DC-DCコンバータとレギュレータを組み合わせた場合のノイズ対策と解決法

工学

DC48VからDC5Vに変換する際、DC-DCコンバータを使用した場合にノイズが発生することが多く、その対策が重要です。特にスイッチングノイズが問題となり、目標としている低ノイズを達成するためには、適切な構成と対策が必要です。本記事では、DC-DCコンバータと3端子レギュレータを組み合わせた場合のノイズ問題とその対策について詳しく解説します。

DC-DCコンバータとスイッチングノイズ

DC-DCコンバータは効率的に電圧を変換するための優れたデバイスですが、その動作中にスイッチングノイズが発生することが一般的です。このノイズは、特に高周波のノイズで、変換器のスイッチング周波数に関連しています。スイッチングノイズが大きくなると、出力電圧にその影響が乗り、照明機器や他のデバイスに干渉することがあります。

具体的には、DC48VからDC5Vへの変換時に、コンバータから出力されるノイズが200mVpp程度に達することがあり、このレベルのノイズは一般的な電子機器には不十分で、特に精密機器や音響機器には影響を与えることがあります。

ノイズの伝搬とコンバータの構成

あなたが提案する構成、すなわち「48V -> コンバータ -> 12V -> レギュレータ -> 5V」のような方法では、DC-DCコンバータのノイズが12Vレベルで発生した後、さらに3端子レギュレータで5Vに変換されます。しかし、この構成でも、スイッチングノイズは5Vに乗っかる可能性があります。

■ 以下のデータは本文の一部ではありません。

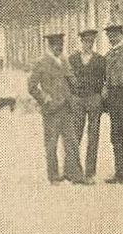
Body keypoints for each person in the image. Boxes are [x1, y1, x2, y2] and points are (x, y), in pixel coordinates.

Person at [28, 33, 84, 184]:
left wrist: (75, 85)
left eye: (61, 45)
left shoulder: (65, 61)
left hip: (67, 108)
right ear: (50, 46)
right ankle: (53, 176)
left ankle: (76, 175)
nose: (60, 48)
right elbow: (32, 87)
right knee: (51, 144)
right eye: (57, 45)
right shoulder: (41, 63)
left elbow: (72, 81)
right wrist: (45, 99)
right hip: (51, 110)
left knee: (72, 142)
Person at [69, 28, 107, 181]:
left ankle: (90, 172)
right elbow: (67, 78)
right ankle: (73, 170)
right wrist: (71, 96)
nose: (88, 44)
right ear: (81, 42)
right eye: (85, 41)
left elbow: (106, 80)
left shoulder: (100, 60)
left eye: (91, 42)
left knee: (93, 135)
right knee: (75, 134)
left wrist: (102, 94)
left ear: (93, 43)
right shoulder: (73, 59)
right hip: (77, 100)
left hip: (94, 100)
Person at [101, 24, 123, 183]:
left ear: (121, 35)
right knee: (116, 137)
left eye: (114, 35)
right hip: (114, 100)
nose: (111, 38)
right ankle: (120, 174)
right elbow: (106, 80)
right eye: (109, 36)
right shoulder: (108, 56)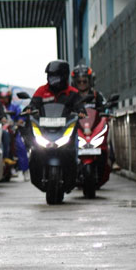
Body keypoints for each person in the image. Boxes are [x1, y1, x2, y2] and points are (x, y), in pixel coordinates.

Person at [26, 60, 83, 188]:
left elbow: (79, 106)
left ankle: (73, 176)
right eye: (50, 76)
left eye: (55, 76)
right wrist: (30, 109)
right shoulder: (41, 91)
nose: (52, 79)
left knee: (73, 150)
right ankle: (35, 173)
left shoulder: (73, 92)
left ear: (64, 76)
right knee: (35, 150)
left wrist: (81, 111)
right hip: (45, 130)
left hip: (64, 130)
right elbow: (33, 104)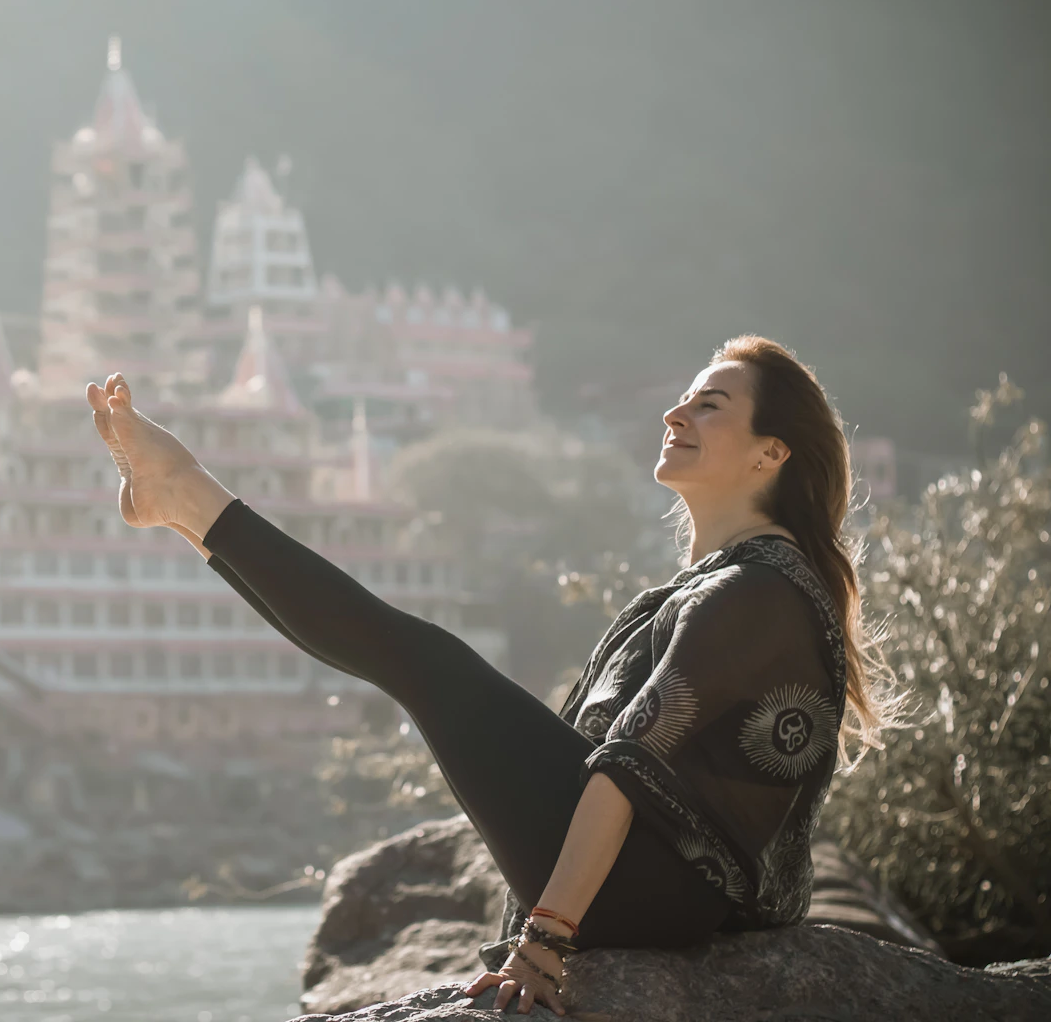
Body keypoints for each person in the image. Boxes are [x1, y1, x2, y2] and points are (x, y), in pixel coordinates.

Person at [85, 335, 898, 1016]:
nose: (675, 413)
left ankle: (189, 498)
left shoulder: (757, 589)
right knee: (412, 663)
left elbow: (629, 769)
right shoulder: (737, 581)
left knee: (425, 663)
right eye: (684, 398)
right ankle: (184, 508)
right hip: (657, 891)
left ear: (771, 452)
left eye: (709, 404)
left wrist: (546, 937)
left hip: (657, 892)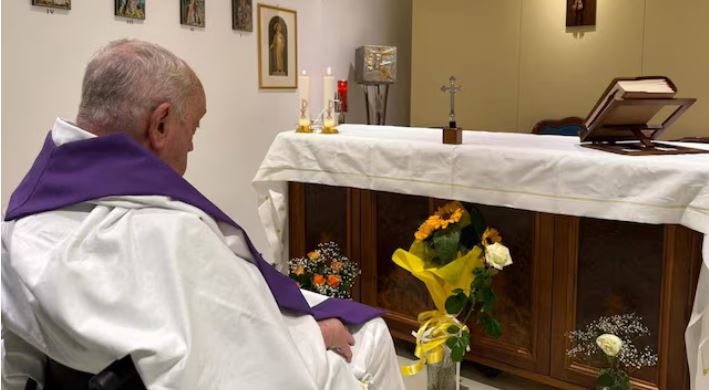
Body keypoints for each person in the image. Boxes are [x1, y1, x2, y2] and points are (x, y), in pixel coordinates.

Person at [1, 39, 405, 389]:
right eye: (193, 127)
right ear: (159, 125)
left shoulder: (25, 216)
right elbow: (244, 355)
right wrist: (314, 334)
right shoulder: (171, 233)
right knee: (371, 334)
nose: (192, 147)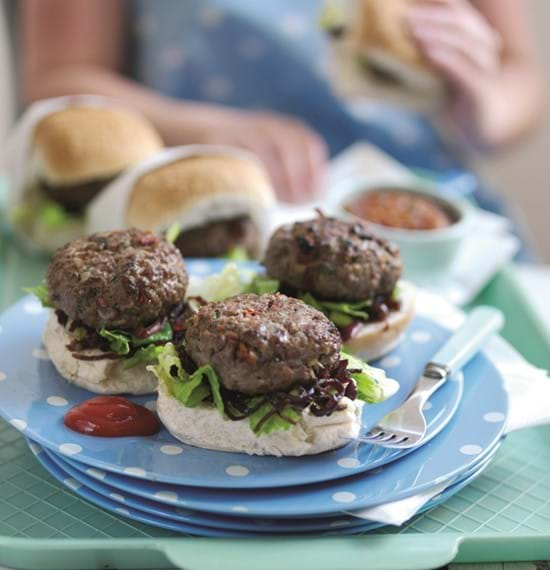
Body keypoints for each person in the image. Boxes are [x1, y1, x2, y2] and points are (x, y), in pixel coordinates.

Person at [21, 0, 542, 207]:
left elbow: (522, 80)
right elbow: (55, 81)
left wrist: (481, 101)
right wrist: (203, 127)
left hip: (426, 209)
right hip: (207, 208)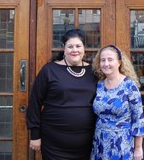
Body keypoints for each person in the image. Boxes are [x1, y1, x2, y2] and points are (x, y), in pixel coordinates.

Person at [26, 29, 97, 159]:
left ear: (84, 49)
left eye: (78, 46)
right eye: (70, 46)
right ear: (64, 49)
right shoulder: (49, 70)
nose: (74, 50)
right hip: (54, 143)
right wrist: (35, 135)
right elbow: (34, 103)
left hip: (86, 142)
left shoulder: (93, 71)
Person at [91, 44, 144, 160]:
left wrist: (138, 148)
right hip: (100, 142)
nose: (106, 63)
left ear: (119, 62)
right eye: (103, 60)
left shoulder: (129, 86)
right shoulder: (99, 84)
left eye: (110, 59)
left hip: (122, 143)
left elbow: (138, 119)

3端子レギュレータ(例えば、LM7805など)は、安定した電圧を提供しますが、入力に含まれるノイズを完全に除去することはできません。したがって、DC-DCコンバータのノイズが12Vの段階で存在していれば、レギュレータの入力にノイズが乗り、そのまま5Vの出力にも影響を及ぼすことになります。

ノイズを低減するための対策

ノイズの低減を目指す場合、いくつかの対策を講じることができます。

  • フィルタリングコンデンサの使用 – ノイズを低減するために、コンバータやレギュレータの入力端子に適切な容量のコンデンサを配置することで、高周波ノイズをフィルタリングできます。特に、低ESR(等価直列抵抗)のコンデンサを使用することが効果的です。
  • シールドとアース – 配線の長さやレイアウトが長い場合、ノイズが広がりやすいため、シールドやグラウンドプレーンを利用してノイズの漏れを防ぐことが重要です。
  • 適切なコンバータの選定 – 大電力用のコンバータを軽負荷で使用するのではなく、負荷に合ったサイズのコンバータを選択することがノイズの発生を抑える一つの方法です。
  • インダクタの配置 – 入力と出力にインダクタを追加することで、ノイズの除去が効果的に行えます。

目標とする10mVpp未満のノイズを達成するために

100mA程度の負荷であれば、適切なフィルタリングとコンバータ選定を行えば、10mVpp未満のノイズを達成することは可能です。コンバータの品質が悪い場合、効果的なノイズ対策を施すことで、必要なノイズレベルに近づけることができます。

しかし、物理的な制約や配線長が長いことも考慮すると、最適な構成を見つけることは試行錯誤が必要です。ノイズを最小限に抑えるためには、すべての構成要素が相互に影響し合うため、各段階での調整と検証が重要です。

まとめ

DC-DCコンバータを使用した際のスイッチングノイズは、設計や配線において適切な対策を講じることで軽減できます。複数段階の変換を行う場合でも、各段階でのノイズ対策を行うことが、最終的に目標のノイズレベルを達成するためには不可欠です。適切なコンバータの選定やフィルタリング、シールドの使用など、工夫を重ねることで、10mVpp未満のノイズを実現できるでしょう。